We rolled out of there at closing time which was around 2am there. I know it’s proper early but that’s how it is here for some strange reason. I think there is also some rule in Bangkok that you are not allowed dance floors so therefore you end up with tables in the middle of the dance floor just in order to technically rule it out as a dance floor. Weird.
After the club, we wandered around a 24 hr super market just along from Lud’s place which was a treat of western delights! You have trouble being confronted by good blue cheese for the first time in months, then olives, then French bread, then wine........ you just want to fill a trolley up! (Which of course would mean GREAT expense). So we just went for some olives, crackers and blue cheese. A nice little post club treat!
Bangkok Cycle Tour.........
Another thing that Lud had suggested for us to do was to go on a cycle tour around Bangkok with a Dutch company that operates there. Dipi was pretty keen on this and we arranged the trip for Friday of that week.
We arrived at the cycle place via a taxi at 8.30 or 9.00, got acquainted with our tour guide and headed off.
Dipi and the Guide.

A school we visited.

This shot was taken when we were waiting to get a small boat across the river.

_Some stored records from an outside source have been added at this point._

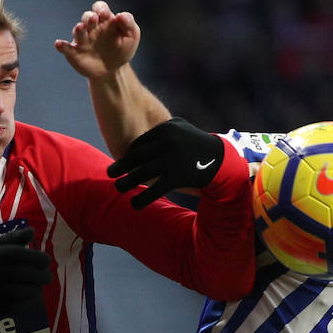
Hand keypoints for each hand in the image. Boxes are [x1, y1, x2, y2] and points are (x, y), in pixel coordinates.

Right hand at [0, 227, 51, 314]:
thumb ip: (16, 237)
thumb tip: (31, 231)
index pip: (17, 254)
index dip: (36, 257)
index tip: (47, 261)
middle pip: (21, 273)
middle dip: (40, 275)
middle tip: (48, 276)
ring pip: (20, 291)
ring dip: (36, 289)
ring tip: (40, 285)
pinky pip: (16, 305)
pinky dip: (28, 300)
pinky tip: (32, 294)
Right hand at [54, 0, 139, 78]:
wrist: (114, 70)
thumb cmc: (122, 48)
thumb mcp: (132, 35)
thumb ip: (129, 23)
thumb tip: (121, 16)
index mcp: (104, 20)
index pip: (100, 8)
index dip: (100, 9)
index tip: (105, 14)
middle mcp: (91, 27)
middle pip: (87, 17)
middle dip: (90, 17)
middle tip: (94, 19)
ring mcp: (82, 40)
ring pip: (78, 31)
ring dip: (79, 29)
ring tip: (81, 27)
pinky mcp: (75, 53)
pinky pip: (66, 48)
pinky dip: (62, 46)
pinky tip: (58, 44)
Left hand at [108, 117, 223, 208]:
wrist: (221, 160)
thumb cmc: (198, 143)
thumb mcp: (181, 127)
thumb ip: (162, 127)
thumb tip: (142, 132)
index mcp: (165, 129)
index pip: (139, 143)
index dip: (129, 155)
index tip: (122, 164)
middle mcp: (167, 142)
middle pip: (136, 157)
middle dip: (121, 167)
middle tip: (110, 174)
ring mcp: (172, 159)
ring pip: (141, 173)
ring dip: (126, 182)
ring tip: (118, 188)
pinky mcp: (177, 176)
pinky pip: (155, 189)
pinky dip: (142, 198)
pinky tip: (134, 205)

It came to the time to have a little rest and grab some food. We sat down and tucked into some very good local Pad Thai and chatted for a bit. Then all of a sudden the penny dropped and Dipi looked at me in shock. “The visas!” she exclaimed. What with all the fun and frivolities of the week we had managed to book a cycle tour on the same morning that we needed to pick up our Indian Visas! Dumbasses! So after a little bit of panic, we calmed down and tried to remember what times we needed to be at the embassy. We were on the other side of the river on a bloody push bike! So our guide called up someone for the embassy number and we spoke to someone there to find out when we had to be there. The time we needed to be there was one and it was 11ish! We needed to make it back to the river by a certain time in order to get a boat that would give us some chance of getting to the embassy on time! So the cycle thingy was cut short and we made it back to the cycle place with enough time to take some snaps and get on our way to the embassy via a taxi! We made it with half an hour to spare. Again, I will say, dumb assess!

We managed to keep our flight date clear of any other stupid bookings and needless to say got on our flight to India without a hitch.